For anything requiring loci: do not let the most recent images vanish if they would truly be in your line of sight (such as if your freezer is one loci and your fridge is the next. If necessary, back up enough to see multiple loci. If your path snakes around, retain a visual impression of prior loci that are now in the background.
Memorize the same deck twice, linking each object in a completely different way in order to enhance creative associations.
Memorize through loci paths backward to gain a new perspective on the loci.
Within-memorization review: place the past five loci so well that you can run back through them (if they are one or two objects each, especially) without wasting more than, say, 2 seconds. The goal is to increase speed of recall here, so that for instance in long events, one could review by covering up digits, words, or concealing cards, until he has attempted to recall them, cobsidering a loci “forgotten” and worthy of review if it is not recalled almost immediately.

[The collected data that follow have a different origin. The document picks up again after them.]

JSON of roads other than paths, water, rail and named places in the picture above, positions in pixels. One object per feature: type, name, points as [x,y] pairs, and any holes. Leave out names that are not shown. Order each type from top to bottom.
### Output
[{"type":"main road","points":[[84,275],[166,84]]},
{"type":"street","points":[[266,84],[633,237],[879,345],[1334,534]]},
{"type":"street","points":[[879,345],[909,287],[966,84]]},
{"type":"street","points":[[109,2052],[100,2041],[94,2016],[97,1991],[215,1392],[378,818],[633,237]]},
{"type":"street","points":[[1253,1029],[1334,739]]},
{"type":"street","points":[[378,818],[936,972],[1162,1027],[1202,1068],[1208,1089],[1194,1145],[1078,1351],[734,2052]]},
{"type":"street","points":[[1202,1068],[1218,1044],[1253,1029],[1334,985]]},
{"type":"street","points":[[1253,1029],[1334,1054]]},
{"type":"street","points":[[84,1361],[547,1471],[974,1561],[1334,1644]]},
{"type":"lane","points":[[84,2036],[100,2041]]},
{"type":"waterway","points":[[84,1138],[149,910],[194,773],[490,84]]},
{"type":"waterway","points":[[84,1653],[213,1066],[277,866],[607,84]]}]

Attempting to match scores of speed numbers that you can do with review by setting a metronome allotting time to achieve that score by placing exactly as many digits, but spending longer on each loci.
Or similarly, taking twice or three times as much as you would need to memorize anything, so recall occurs much later than if you had memorized quickly. This is to ensure that you can in fact make good use of time spent by embellishing images.
Even with large object lists, spending much time, maybe minutes, on examining each object individually.
Resolving not to move on from any image or loci until at least 3 senses have been used to examine it (during memorization).
Memorizing a deck at regular speed, but distracting yourself for five or ten minutes before attempting to recall it.
And to ask a specific variation of Nick’s important question, have you found it most useful to practice multiple disciplines in a single day, or to focus on one per day, or does there seem to be little difference? If MA’s stop practicing weeks before a championship, shouldn’t a stint in the middle of the year be useful too?
Which globally competitive MA is the most despicable as a person?
xD!
Thanks,
Sorry if I trampled you for being generous; you understand that this is an exciting opportunity for the neophytes.